Une victime sur deux frappée en six ans
Le suspect opérait via deux sites très fréquentés, où il publiait les contenus compromettants avant de contacter directement les victimes. Celles-ci étaient alors contraintes de payer pour que leurs images soient retirées, sous peine d’être exposées en ligne. Le mode opératoire, selon la police, était finement organisé et restait invisible grâce à des outils sophistiqués de dissimulation.
La justice en marche
Localisé et arrêté dans son appartement dakarois, le présumé maître-chanteur sera présenté au procureur ce lundi 21 juillet 2025. L’enquête se poursuit, notamment pour identifier d’éventuels complices, précise la division cyberdélinquance. Le suspect risque des poursuites pour chantage, diffusion non consentie d’images intimes et pédopornographie.

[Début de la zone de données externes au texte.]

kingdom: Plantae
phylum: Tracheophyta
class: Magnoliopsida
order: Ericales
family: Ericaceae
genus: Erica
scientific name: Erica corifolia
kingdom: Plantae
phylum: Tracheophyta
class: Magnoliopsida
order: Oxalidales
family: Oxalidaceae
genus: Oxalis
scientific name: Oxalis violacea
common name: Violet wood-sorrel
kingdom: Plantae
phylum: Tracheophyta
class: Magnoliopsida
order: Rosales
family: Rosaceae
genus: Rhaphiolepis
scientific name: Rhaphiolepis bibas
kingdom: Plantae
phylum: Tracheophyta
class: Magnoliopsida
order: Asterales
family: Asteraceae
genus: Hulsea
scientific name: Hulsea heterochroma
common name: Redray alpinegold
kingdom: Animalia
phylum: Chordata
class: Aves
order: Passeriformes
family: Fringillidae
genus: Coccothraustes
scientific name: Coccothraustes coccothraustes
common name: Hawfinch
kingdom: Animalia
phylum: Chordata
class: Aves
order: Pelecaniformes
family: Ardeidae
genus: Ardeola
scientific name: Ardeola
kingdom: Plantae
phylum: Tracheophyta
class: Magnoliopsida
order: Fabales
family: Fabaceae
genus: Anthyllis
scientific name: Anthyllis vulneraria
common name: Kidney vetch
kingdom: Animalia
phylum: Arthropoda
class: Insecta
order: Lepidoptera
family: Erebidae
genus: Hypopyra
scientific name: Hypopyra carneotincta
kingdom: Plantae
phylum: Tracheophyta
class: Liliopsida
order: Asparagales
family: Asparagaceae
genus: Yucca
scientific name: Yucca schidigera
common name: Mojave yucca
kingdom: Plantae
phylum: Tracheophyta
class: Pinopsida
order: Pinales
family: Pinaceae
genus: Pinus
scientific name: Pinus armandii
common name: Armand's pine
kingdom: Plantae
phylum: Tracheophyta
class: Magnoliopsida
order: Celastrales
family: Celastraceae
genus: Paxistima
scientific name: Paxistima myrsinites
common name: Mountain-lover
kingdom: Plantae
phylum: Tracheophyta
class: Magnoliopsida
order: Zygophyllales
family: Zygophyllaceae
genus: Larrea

Pourquoi cette affaire résonne
Cet épisode met en lumière la vulnérabilité des données personnelles en ligne et la difficulté pour les victimes de chantage numérique de porter plainte. Il souligne aussi les progrès réalisés par les forces de l’ordre sénégalaises dans la lutte contre la cybercriminalité, et la nécessité d’une riposte judiciaire efficace pour protéger les citoyens.
Il reste à espérer que cette arrestation serve d’avertissement : le piratage et l’exploitation des images intimes ne restent jamais sans conséquences, et la justice veille à les traduire en actes.